-- EXERCISE OBJECTIVE --
Every entry needs to appear again exactly as written below.

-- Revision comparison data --
+++
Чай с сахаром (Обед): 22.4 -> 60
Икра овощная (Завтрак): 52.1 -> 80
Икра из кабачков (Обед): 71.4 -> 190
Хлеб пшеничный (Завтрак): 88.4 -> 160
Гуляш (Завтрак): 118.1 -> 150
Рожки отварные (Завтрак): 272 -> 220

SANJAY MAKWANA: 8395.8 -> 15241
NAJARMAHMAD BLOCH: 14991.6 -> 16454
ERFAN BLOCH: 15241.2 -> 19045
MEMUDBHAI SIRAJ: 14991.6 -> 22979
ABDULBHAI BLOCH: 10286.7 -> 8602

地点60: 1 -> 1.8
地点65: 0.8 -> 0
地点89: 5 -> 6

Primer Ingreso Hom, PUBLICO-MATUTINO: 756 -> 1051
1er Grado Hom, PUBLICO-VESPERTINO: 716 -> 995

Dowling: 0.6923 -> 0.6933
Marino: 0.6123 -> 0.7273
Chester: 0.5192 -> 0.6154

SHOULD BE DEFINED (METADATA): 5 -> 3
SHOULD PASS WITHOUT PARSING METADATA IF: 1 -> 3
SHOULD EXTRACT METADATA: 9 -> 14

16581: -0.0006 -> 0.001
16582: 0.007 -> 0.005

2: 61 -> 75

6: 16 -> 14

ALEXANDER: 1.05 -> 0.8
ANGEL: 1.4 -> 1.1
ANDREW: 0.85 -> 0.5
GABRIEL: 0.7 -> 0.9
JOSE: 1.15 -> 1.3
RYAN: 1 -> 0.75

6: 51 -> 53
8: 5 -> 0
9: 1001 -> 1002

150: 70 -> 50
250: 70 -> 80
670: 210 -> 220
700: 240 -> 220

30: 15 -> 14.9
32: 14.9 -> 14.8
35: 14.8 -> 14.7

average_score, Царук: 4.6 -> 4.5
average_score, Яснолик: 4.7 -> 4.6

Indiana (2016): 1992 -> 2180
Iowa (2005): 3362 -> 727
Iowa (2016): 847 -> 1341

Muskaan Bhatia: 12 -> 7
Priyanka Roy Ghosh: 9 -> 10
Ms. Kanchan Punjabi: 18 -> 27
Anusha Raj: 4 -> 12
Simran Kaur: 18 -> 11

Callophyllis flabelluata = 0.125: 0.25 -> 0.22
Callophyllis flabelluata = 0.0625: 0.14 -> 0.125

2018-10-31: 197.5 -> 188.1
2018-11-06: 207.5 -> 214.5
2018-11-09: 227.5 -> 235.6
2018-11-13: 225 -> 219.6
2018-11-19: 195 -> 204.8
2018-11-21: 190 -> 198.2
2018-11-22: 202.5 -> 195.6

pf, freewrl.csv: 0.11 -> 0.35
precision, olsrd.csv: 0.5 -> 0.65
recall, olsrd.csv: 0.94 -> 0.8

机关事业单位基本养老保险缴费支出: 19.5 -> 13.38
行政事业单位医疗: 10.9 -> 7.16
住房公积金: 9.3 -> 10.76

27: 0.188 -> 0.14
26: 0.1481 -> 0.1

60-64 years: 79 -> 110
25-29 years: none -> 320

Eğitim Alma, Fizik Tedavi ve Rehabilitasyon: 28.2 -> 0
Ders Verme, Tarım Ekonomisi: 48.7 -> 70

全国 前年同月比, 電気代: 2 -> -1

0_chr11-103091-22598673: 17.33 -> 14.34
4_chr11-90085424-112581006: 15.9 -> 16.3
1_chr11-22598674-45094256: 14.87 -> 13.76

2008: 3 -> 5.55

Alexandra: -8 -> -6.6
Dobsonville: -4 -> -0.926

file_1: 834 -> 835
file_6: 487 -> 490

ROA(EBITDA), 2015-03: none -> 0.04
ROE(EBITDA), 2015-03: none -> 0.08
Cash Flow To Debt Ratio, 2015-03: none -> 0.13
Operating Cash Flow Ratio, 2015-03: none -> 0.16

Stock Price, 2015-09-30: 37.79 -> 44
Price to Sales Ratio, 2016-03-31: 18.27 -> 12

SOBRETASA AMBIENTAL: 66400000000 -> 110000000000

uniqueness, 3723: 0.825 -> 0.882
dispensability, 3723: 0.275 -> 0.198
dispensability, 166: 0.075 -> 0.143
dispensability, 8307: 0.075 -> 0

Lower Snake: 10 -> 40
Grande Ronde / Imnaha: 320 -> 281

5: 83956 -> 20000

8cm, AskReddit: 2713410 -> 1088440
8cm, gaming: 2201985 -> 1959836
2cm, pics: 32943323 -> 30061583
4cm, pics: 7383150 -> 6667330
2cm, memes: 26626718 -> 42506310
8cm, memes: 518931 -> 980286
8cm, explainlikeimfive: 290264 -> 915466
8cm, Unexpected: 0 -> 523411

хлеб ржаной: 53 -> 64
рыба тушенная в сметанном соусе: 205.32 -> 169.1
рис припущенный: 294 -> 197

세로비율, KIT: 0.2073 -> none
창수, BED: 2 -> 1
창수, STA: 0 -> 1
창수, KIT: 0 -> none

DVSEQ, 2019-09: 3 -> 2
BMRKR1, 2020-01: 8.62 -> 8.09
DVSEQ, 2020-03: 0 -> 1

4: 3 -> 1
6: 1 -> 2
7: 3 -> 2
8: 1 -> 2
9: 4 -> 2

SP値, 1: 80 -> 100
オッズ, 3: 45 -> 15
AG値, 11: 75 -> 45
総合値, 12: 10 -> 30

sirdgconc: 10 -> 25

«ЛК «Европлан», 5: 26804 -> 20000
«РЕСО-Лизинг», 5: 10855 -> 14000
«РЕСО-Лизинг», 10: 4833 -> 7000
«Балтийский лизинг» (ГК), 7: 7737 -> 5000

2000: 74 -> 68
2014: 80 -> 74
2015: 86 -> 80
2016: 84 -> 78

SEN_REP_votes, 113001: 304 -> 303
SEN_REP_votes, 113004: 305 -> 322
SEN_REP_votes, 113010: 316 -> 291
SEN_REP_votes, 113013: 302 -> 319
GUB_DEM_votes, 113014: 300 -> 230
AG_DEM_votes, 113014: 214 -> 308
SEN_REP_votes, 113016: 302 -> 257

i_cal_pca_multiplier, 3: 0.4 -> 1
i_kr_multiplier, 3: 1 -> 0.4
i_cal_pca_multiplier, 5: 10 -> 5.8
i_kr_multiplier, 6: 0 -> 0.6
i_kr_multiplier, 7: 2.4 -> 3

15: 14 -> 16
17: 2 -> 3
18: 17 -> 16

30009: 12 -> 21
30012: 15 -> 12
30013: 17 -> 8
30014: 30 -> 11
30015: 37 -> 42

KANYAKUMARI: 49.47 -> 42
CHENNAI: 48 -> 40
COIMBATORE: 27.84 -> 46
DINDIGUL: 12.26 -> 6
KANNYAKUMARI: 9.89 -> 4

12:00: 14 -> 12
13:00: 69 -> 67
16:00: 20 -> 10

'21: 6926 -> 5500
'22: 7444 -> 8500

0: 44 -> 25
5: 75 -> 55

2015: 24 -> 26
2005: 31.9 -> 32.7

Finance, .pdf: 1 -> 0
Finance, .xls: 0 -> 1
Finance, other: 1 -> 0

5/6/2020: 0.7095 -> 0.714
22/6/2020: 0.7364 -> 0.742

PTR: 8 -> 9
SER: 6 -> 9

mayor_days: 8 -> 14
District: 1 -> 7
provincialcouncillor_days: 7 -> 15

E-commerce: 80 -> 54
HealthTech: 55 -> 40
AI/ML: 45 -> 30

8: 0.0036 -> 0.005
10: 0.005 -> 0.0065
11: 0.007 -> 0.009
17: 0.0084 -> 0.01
+++
-- TASK RESULT --
Чай с сахаром (Обед): 22.4 -> 60
Икра овощная (Завтрак): 52.1 -> 80
Икра из кабачков (Обед): 71.4 -> 190
Хлеб пшеничный (Завтрак): 88.4 -> 160
Гуляш (Завтрак): 118.1 -> 150
Рожки отварные (Завтрак): 272 -> 220

SANJAY MAKWANA: 8395.8 -> 15241
NAJARMAHMAD BLOCH: 14991.6 -> 16454
ERFAN BLOCH: 15241.2 -> 19045
MEMUDBHAI SIRAJ: 14991.6 -> 22979
ABDULBHAI BLOCH: 10286.7 -> 8602

地点60: 1 -> 1.8
地点65: 0.8 -> 0
地点89: 5 -> 6

Primer Ingreso Hom, PUBLICO-MATUTINO: 756 -> 1051
1er Grado Hom, PUBLICO-VESPERTINO: 716 -> 995

Dowling: 0.6923 -> 0.6933
Marino: 0.6123 -> 0.7273
Chester: 0.5192 -> 0.6154

SHOULD BE DEFINED (METADATA): 5 -> 3
SHOULD PASS WITHOUT PARSING METADATA IF: 1 -> 3
SHOULD EXTRACT METADATA: 9 -> 14

16581: -0.0006 -> 0.001
16582: 0.007 -> 0.005

2: 61 -> 75

6: 16 -> 14

ALEXANDER: 1.05 -> 0.8
ANGEL: 1.4 -> 1.1
ANDREW: 0.85 -> 0.5
GABRIEL: 0.7 -> 0.9
JOSE: 1.15 -> 1.3
RYAN: 1 -> 0.75

6: 51 -> 53
8: 5 -> 0
9: 1001 -> 1002

150: 70 -> 50
250: 70 -> 80
670: 210 -> 220
700: 240 -> 220

30: 15 -> 14.9
32: 14.9 -> 14.8
35: 14.8 -> 14.7

average_score, Царук: 4.6 -> 4.5
average_score, Яснолик: 4.7 -> 4.6

Indiana (2016): 1992 -> 2180
Iowa (2005): 3362 -> 727
Iowa (2016): 847 -> 1341

Muskaan Bhatia: 12 -> 7
Priyanka Roy Ghosh: 9 -> 10
Ms. Kanchan Punjabi: 18 -> 27
Anusha Raj: 4 -> 12
Simran Kaur: 18 -> 11

Callophyllis flabelluata = 0.125: 0.25 -> 0.22
Callophyllis flabelluata = 0.0625: 0.14 -> 0.125

2018-10-31: 197.5 -> 188.1
2018-11-06: 207.5 -> 214.5
2018-11-09: 227.5 -> 235.6
2018-11-13: 225 -> 219.6
2018-11-19: 195 -> 204.8
2018-11-21: 190 -> 198.2
2018-11-22: 202.5 -> 195.6

pf, freewrl.csv: 0.11 -> 0.35
precision, olsrd.csv: 0.5 -> 0.65
recall, olsrd.csv: 0.94 -> 0.8

机关事业单位基本养老保险缴费支出: 19.5 -> 13.38
行政事业单位医疗: 10.9 -> 7.16
住房公积金: 9.3 -> 10.76

27: 0.188 -> 0.14
26: 0.1481 -> 0.1

60-64 years: 79 -> 110
25-29 years: none -> 320

Eğitim Alma, Fizik Tedavi ve Rehabilitasyon: 28.2 -> 0
Ders Verme, Tarım Ekonomisi: 48.7 -> 70

全国 前年同月比, 電気代: 2 -> -1

0_chr11-103091-22598673: 17.33 -> 14.34
4_chr11-90085424-112581006: 15.9 -> 16.3
1_chr11-22598674-45094256: 14.87 -> 13.76

2008: 3 -> 5.55

Alexandra: -8 -> -6.6
Dobsonville: -4 -> -0.926

file_1: 834 -> 835
file_6: 487 -> 490

ROA(EBITDA), 2015-03: none -> 0.04
ROE(EBITDA), 2015-03: none -> 0.08
Cash Flow To Debt Ratio, 2015-03: none -> 0.13
Operating Cash Flow Ratio, 2015-03: none -> 0.16

Stock Price, 2015-09-30: 37.79 -> 44
Price to Sales Ratio, 2016-03-31: 18.27 -> 12

SOBRETASA AMBIENTAL: 66400000000 -> 110000000000

uniqueness, 3723: 0.825 -> 0.882
dispensability, 3723: 0.275 -> 0.198
dispensability, 166: 0.075 -> 0.143
dispensability, 8307: 0.075 -> 0

Lower Snake: 10 -> 40
Grande Ronde / Imnaha: 320 -> 281

5: 83956 -> 20000

8cm, AskReddit: 2713410 -> 1088440
8cm, gaming: 2201985 -> 1959836
2cm, pics: 32943323 -> 30061583
4cm, pics: 7383150 -> 6667330
2cm, memes: 26626718 -> 42506310
8cm, memes: 518931 -> 980286
8cm, explainlikeimfive: 290264 -> 915466
8cm, Unexpected: 0 -> 523411

хлеб ржаной: 53 -> 64
рыба тушенная в сметанном соусе: 205.32 -> 169.1
рис припущенный: 294 -> 197

세로비율, KIT: 0.2073 -> none
창수, BED: 2 -> 1
창수, STA: 0 -> 1
창수, KIT: 0 -> none

DVSEQ, 2019-09: 3 -> 2
BMRKR1, 2020-01: 8.62 -> 8.09
DVSEQ, 2020-03: 0 -> 1

4: 3 -> 1
6: 1 -> 2
7: 3 -> 2
8: 1 -> 2
9: 4 -> 2

SP値, 1: 80 -> 100
オッズ, 3: 45 -> 15
AG値, 11: 75 -> 45
総合値, 12: 10 -> 30

sirdgconc: 10 -> 25

«ЛК «Европлан», 5: 26804 -> 20000
«РЕСО-Лизинг», 5: 10855 -> 14000
«РЕСО-Лизинг», 10: 4833 -> 7000
«Балтийский лизинг» (ГК), 7: 7737 -> 5000

2000: 74 -> 68
2014: 80 -> 74
2015: 86 -> 80
2016: 84 -> 78

SEN_REP_votes, 113001: 304 -> 303
SEN_REP_votes, 113004: 305 -> 322
SEN_REP_votes, 113010: 316 -> 291
SEN_REP_votes, 113013: 302 -> 319
GUB_DEM_votes, 113014: 300 -> 230
AG_DEM_votes, 113014: 214 -> 308
SEN_REP_votes, 113016: 302 -> 257

i_cal_pca_multiplier, 3: 0.4 -> 1
i_kr_multiplier, 3: 1 -> 0.4
i_cal_pca_multiplier, 5: 10 -> 5.8
i_kr_multiplier, 6: 0 -> 0.6
i_kr_multiplier, 7: 2.4 -> 3

15: 14 -> 16
17: 2 -> 3
18: 17 -> 16

30009: 12 -> 21
30012: 15 -> 12
30013: 17 -> 8
30014: 30 -> 11
30015: 37 -> 42

KANYAKUMARI: 49.47 -> 42
CHENNAI: 48 -> 40
COIMBATORE: 27.84 -> 46
DINDIGUL: 12.26 -> 6
KANNYAKUMARI: 9.89 -> 4

12:00: 14 -> 12
13:00: 69 -> 67
16:00: 20 -> 10

'21: 6926 -> 5500
'22: 7444 -> 8500

0: 44 -> 25
5: 75 -> 55

2015: 24 -> 26
2005: 31.9 -> 32.7

Finance, .pdf: 1 -> 0
Finance, .xls: 0 -> 1
Finance, other: 1 -> 0

5/6/2020: 0.7095 -> 0.714
22/6/2020: 0.7364 -> 0.742

PTR: 8 -> 9
SER: 6 -> 9

mayor_days: 8 -> 14
District: 1 -> 7
provincialcouncillor_days: 7 -> 15

E-commerce: 80 -> 54
HealthTech: 55 -> 40
AI/ML: 45 -> 30

8: 0.0036 -> 0.005
10: 0.005 -> 0.0065
11: 0.007 -> 0.009
17: 0.0084 -> 0.01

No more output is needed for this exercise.